Important Factors about Vacuum Gauges, an integral part of Vacuum Instrumentation

Vacuum Instrumentation is designed to perform under very high-pressure conditions in a variety of industries, be it food, computers, or even space. The entire performance of the appliance or the end results can differ if the optimal vacuum pressure is not applied. This makes it important to consider all the important factors while selecting the right equipment best suited for your needs.

Industrial equipment such as vacuum gauges have specific performance levels, accuracy, operation guidelines and limitations. Apart from this, one also needs to consider the process or application where they will be used, its compatibility to the existing system, and the overall cost and maintenance of the entire system.

To help you make a better and more informed decision when selecting vacuum instrumentation, we have listed a few of the factors you need to watch out for.

  1. Types of Vacuum Gauges

One can select from two different types of vacuum gauges which differ on the basis of both operation and performance parameters. These vacuum instrumentation are basically available as ‘Direct Gauges’ & ‘Indirect Gauges’.

  • Direct Gauges: Also known as gas independent gauges, these gauges do not depend on any particular type of gas for their performance. These gauges work only when the molecules present in the space have a physical effect which is only present at pressures above 10-4 mbar and above. For pressures below this, direct gauges won’t work effectively and hence are not to be use.
  • Indirect Gauges: Designed to measure the pressure based on the gas type, indirect gauges generally rely on two different methods for their measurement, thermal transfer and ionization. To calculate the pressure using indirect gauges, you first need to identify the gas present inside. Once you know the gas, apply the corresponding correction factor to find the pressure.

Direct gauges are considered more accurate, while the results of indirect gauges are considered more consistent. So, you need to carefully consider your requirements before installing either of them.

  1. The Vacuum Level

When considering vacuum instrumentation such as vacuum gauges, it is very important to know the vacuum level present under working conditions. Vacuum levels can be briefly classified as Rough, Medium, High and Ultra High levels. The pressure range for these four levels is generally between 1 mbar to 10 -12 mbar. Based on what we discussed in the last factor, Direct Gauges can be used for Rough and Medium vacuum level while indirect gauges can only be used for High and Ultra High levels.

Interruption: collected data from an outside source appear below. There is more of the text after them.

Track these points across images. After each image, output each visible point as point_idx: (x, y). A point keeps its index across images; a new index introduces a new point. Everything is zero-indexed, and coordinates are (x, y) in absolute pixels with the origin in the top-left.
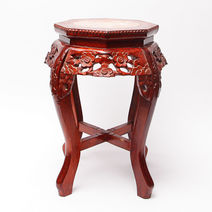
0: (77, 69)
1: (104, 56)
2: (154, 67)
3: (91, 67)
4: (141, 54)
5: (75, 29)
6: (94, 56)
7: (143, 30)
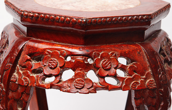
0: (36, 78)
1: (79, 58)
2: (161, 76)
3: (59, 75)
4: (140, 55)
5: (33, 13)
6: (64, 58)
7: (144, 15)
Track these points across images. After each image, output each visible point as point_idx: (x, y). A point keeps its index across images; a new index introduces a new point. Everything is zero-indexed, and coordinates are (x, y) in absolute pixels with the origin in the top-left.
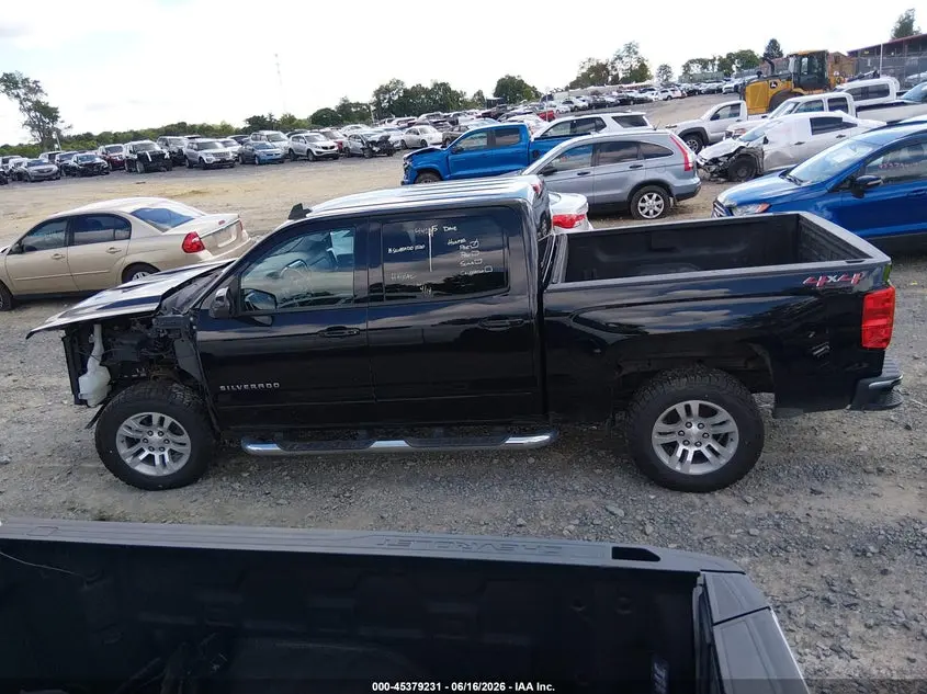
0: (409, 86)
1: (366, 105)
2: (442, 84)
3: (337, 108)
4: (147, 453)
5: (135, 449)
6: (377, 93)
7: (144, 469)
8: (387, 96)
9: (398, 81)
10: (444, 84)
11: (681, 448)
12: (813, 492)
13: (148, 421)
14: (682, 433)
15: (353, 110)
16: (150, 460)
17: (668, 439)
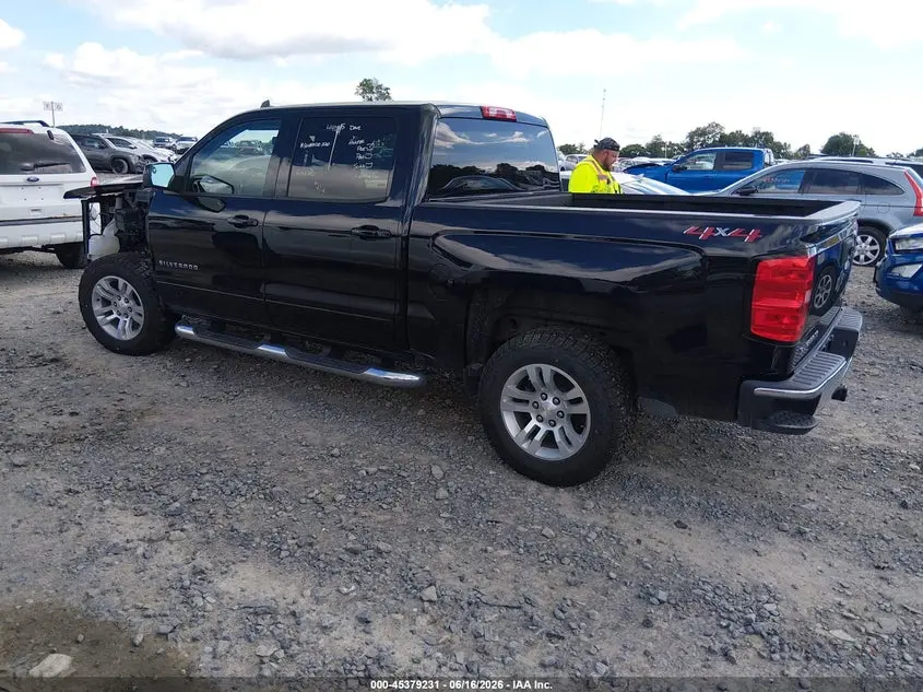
0: (727, 131)
1: (677, 145)
2: (764, 134)
3: (648, 145)
4: (115, 316)
5: (107, 309)
6: (691, 135)
7: (108, 329)
8: (702, 139)
9: (717, 125)
10: (767, 134)
11: (533, 422)
12: (680, 525)
13: (114, 284)
14: (537, 406)
15: (663, 149)
16: (115, 322)
17: (521, 408)
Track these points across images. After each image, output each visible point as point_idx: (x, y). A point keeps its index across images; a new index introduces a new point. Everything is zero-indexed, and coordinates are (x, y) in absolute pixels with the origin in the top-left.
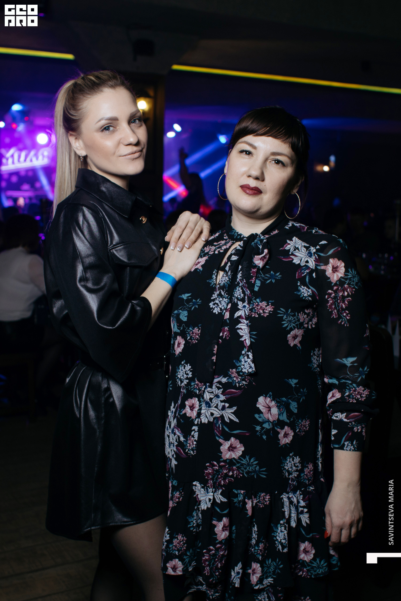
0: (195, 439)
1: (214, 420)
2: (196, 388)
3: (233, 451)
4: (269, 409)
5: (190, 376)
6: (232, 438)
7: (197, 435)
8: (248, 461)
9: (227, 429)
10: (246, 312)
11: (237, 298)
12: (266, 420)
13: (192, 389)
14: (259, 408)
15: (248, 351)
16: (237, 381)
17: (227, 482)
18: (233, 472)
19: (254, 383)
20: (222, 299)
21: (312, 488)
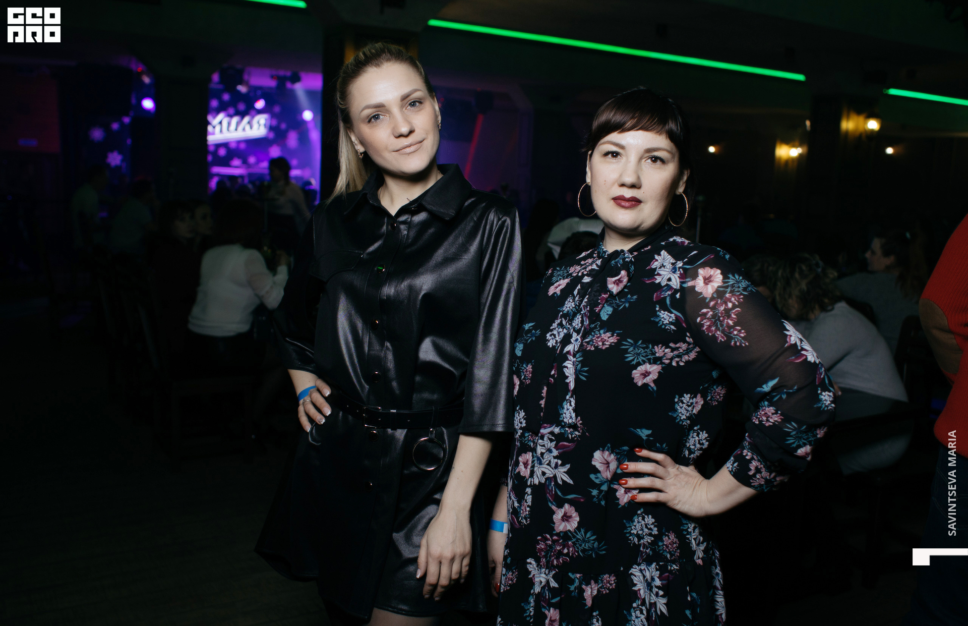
0: (528, 504)
1: (546, 481)
2: (531, 439)
3: (567, 521)
4: (607, 465)
5: (524, 425)
6: (566, 504)
7: (531, 499)
8: (584, 536)
9: (559, 494)
10: (576, 347)
11: (574, 328)
12: (605, 480)
13: (526, 441)
14: (595, 466)
15: (572, 397)
16: (569, 432)
17: (561, 562)
18: (568, 550)
19: (587, 434)
20: (562, 330)
21: (676, 567)
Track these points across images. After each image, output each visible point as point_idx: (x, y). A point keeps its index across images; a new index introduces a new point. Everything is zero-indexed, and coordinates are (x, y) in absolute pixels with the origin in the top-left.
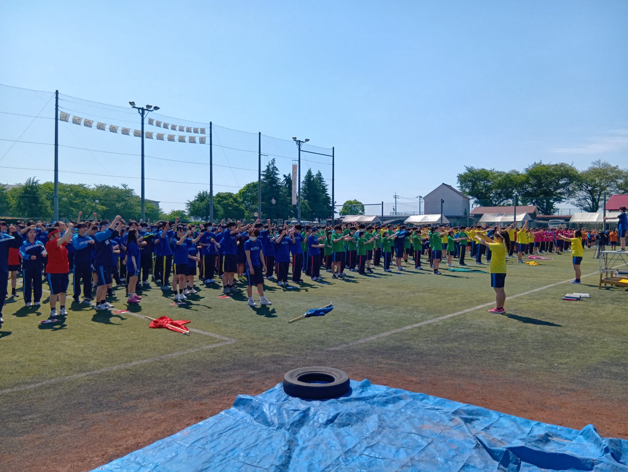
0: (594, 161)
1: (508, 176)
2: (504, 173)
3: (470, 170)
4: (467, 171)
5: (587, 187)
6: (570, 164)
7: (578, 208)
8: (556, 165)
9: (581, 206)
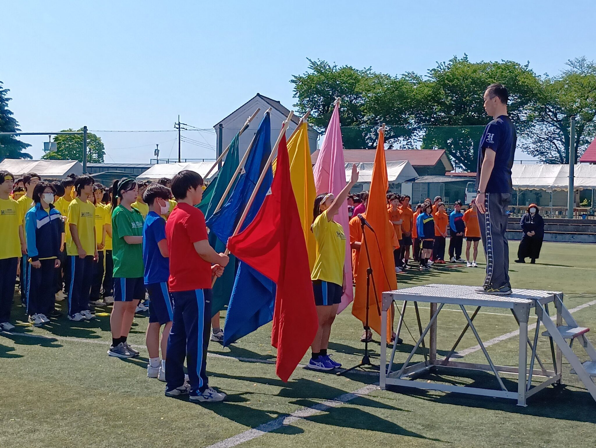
0: (573, 59)
1: (397, 85)
2: (388, 77)
3: (319, 68)
4: (311, 71)
5: (555, 115)
6: (523, 64)
7: (536, 158)
8: (496, 65)
9: (542, 153)
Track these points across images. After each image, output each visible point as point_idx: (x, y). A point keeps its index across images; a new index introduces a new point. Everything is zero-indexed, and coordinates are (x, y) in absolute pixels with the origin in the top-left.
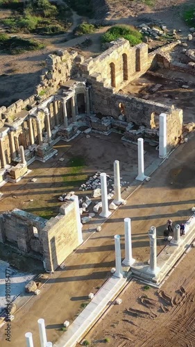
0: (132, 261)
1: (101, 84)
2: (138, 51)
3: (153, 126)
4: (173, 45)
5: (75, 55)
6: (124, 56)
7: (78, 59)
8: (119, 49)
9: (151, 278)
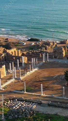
0: (16, 77)
1: (10, 54)
2: (18, 51)
3: (21, 62)
4: (26, 52)
5: (4, 48)
6: (15, 51)
7: (4, 49)
8: (14, 49)
9: (20, 79)
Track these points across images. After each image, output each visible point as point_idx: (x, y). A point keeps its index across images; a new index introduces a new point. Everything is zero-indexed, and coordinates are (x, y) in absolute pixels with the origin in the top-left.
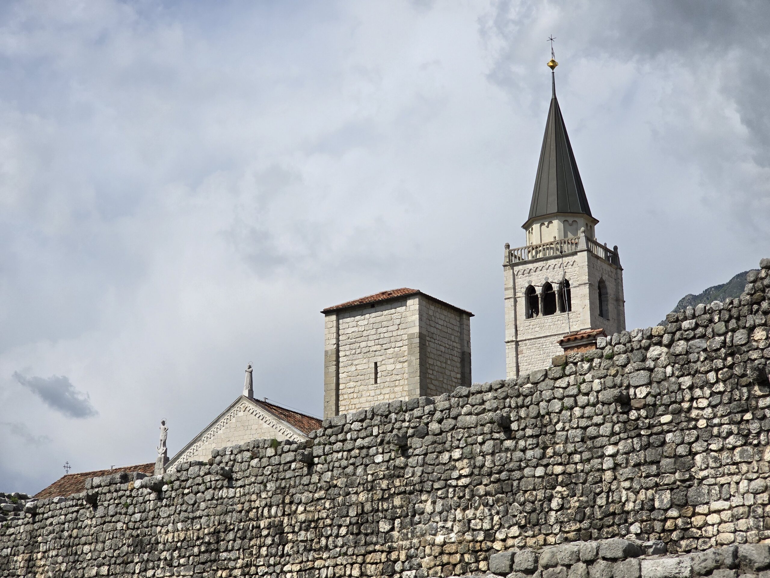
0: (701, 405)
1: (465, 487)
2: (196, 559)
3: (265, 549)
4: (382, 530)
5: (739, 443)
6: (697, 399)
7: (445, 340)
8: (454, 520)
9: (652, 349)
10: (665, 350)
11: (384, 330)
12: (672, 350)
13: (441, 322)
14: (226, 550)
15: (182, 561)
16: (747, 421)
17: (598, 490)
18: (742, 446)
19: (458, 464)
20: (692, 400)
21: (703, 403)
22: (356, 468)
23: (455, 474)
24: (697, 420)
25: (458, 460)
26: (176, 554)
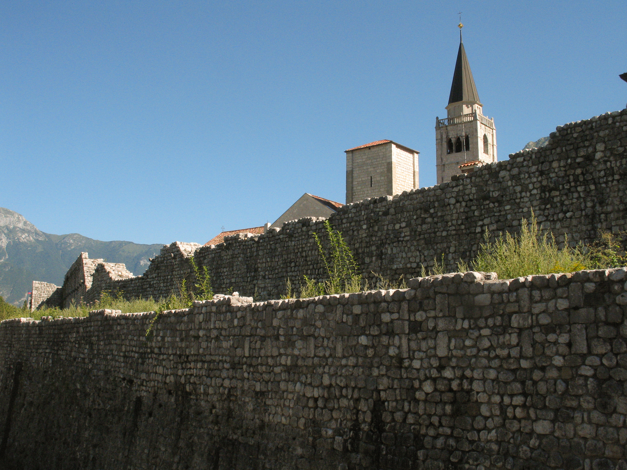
0: (525, 201)
1: (408, 241)
2: (277, 275)
3: (309, 271)
4: (366, 262)
5: (543, 220)
6: (523, 198)
7: (405, 165)
8: (402, 257)
9: (501, 172)
10: (508, 173)
11: (375, 160)
12: (511, 173)
13: (403, 156)
14: (291, 271)
15: (270, 276)
16: (548, 209)
17: (473, 243)
18: (545, 221)
19: (404, 230)
20: (521, 198)
21: (526, 200)
22: (353, 231)
23: (403, 235)
24: (523, 208)
25: (404, 227)
26: (267, 273)
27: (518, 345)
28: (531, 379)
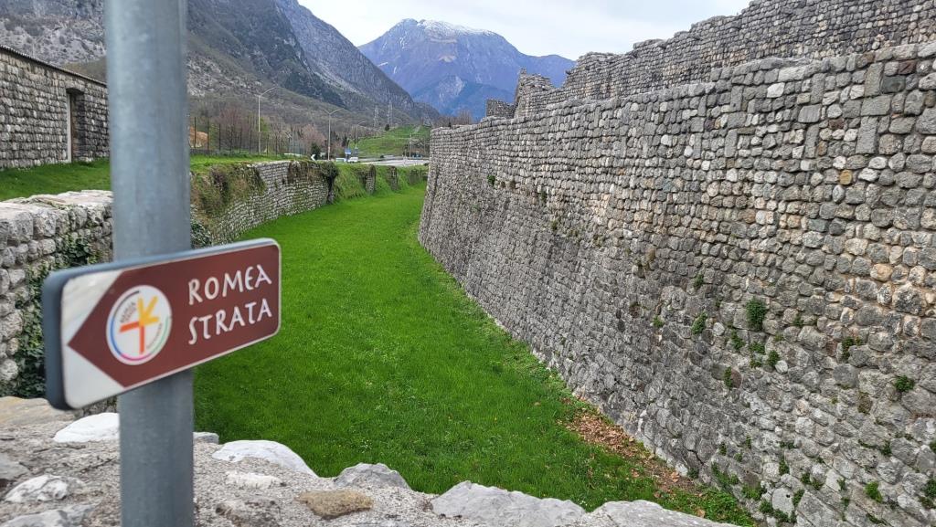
27: (803, 143)
28: (809, 184)
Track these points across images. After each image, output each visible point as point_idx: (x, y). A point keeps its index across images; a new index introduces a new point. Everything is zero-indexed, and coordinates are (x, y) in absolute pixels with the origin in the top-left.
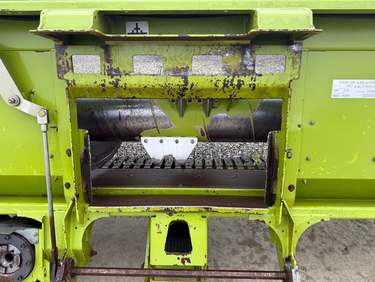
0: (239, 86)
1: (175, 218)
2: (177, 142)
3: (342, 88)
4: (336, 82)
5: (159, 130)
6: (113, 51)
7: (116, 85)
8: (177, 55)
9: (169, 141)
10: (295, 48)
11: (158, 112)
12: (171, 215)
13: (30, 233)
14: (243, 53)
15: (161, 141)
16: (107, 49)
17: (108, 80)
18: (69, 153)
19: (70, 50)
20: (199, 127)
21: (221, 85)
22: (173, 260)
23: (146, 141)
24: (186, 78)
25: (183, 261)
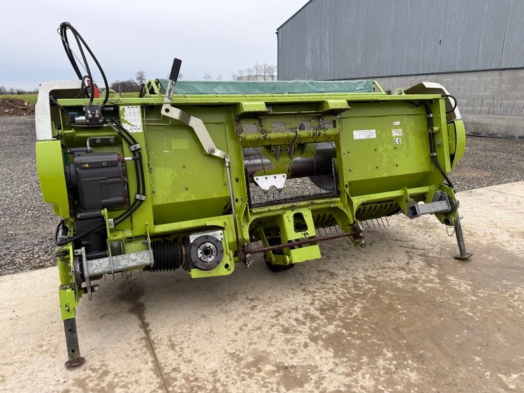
0: (319, 135)
1: (296, 212)
2: (275, 177)
3: (359, 135)
4: (354, 132)
5: (265, 171)
6: (263, 121)
7: (265, 138)
8: (295, 123)
9: (271, 177)
10: (338, 116)
11: (266, 161)
12: (293, 210)
13: (218, 234)
14: (319, 120)
15: (266, 178)
16: (260, 120)
17: (262, 136)
18: (237, 180)
19: (242, 122)
20: (288, 166)
21: (312, 134)
22: (300, 235)
23: (257, 179)
24: (296, 132)
25: (305, 235)
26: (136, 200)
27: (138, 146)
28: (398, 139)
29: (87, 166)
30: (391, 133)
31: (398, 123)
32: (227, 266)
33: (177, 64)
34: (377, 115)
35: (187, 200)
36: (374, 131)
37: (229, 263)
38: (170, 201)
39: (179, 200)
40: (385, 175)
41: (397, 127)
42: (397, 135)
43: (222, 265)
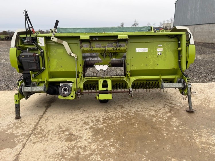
0: (116, 49)
1: (104, 80)
2: (103, 66)
3: (138, 50)
4: (136, 49)
5: (99, 63)
6: (91, 43)
7: (92, 50)
10: (127, 42)
14: (117, 43)
17: (90, 49)
18: (81, 65)
19: (83, 43)
20: (109, 62)
21: (113, 49)
22: (104, 89)
24: (106, 48)
25: (106, 89)
26: (42, 69)
27: (43, 51)
28: (159, 53)
29: (23, 56)
30: (156, 50)
31: (161, 45)
32: (72, 96)
33: (57, 22)
34: (149, 42)
35: (61, 71)
36: (147, 49)
37: (73, 95)
38: (55, 71)
39: (58, 71)
40: (151, 68)
41: (160, 47)
42: (160, 51)
43: (70, 96)
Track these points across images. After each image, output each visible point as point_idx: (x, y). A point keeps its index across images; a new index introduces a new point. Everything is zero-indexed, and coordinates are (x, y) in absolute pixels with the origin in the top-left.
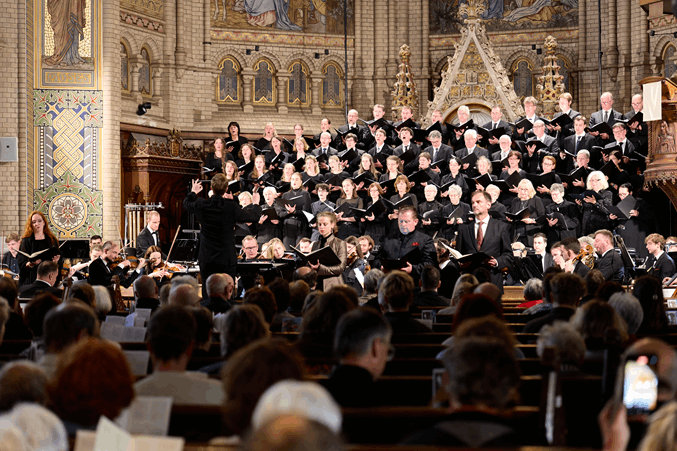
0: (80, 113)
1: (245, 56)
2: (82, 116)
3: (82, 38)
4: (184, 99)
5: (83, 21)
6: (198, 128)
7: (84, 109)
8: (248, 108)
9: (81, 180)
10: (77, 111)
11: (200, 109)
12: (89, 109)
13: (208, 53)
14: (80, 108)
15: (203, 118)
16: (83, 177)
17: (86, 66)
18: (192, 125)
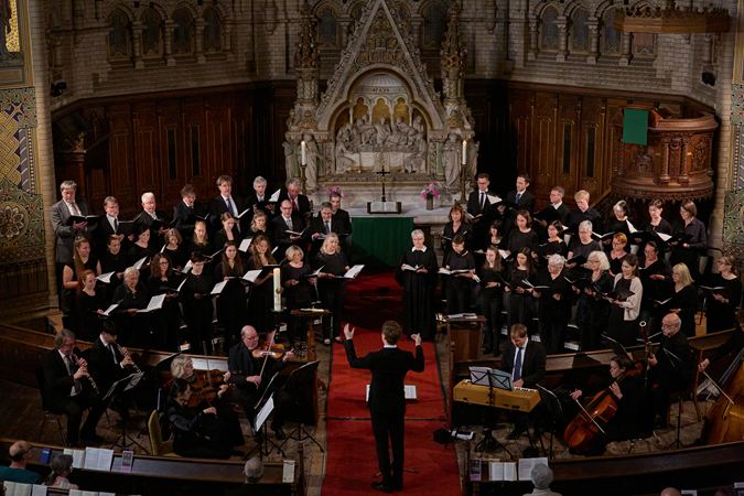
0: (14, 113)
1: (134, 9)
2: (15, 117)
3: (9, 30)
4: (82, 64)
5: (9, 11)
6: (98, 94)
7: (17, 109)
8: (140, 65)
9: (20, 186)
10: (10, 113)
11: (96, 71)
12: (22, 109)
13: (100, 11)
14: (13, 108)
15: (100, 80)
16: (21, 183)
17: (15, 62)
18: (91, 91)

Depending on the application, industry, and process, you may need to install a combination of different technologies to achieve the best and high accuracy levels through your vacuum instrumentation. As per professionals rough to medium level gauges have higher accuracy as compared to high and ultra-high vacuum levels.

  1. The Process or application where you are planning to use them

The process where they may be used and the surroundings too play an important role in the selection of the right vacuum instrumentation. One needs to carefully consider the impact of the following on the measurement readings.

  • Any dust or debris being a part of the process
  • The presence of any corrosive gases or liquids in the atmosphere along with water varpour
  • Vibrations being generated by the machinery
  • Presence of any radiation, magnetic and electrical fields

Cost & Maintenance

The overall cost and expenses related to its periodic maintenance also needs to be considered while selecting the best vacuum instrumentation, as that could would have a significant impact on the overall budget.

Select the vacuum instrumentation best suited for your needs

The higher the accuracy, more expensive is the solution, which makes it imperative that you identify your specific needs and source the instrumentation accordingly. Do consider all the other factors outlined in this blog, to make the right decision when it comes to your vacuum instrumentation.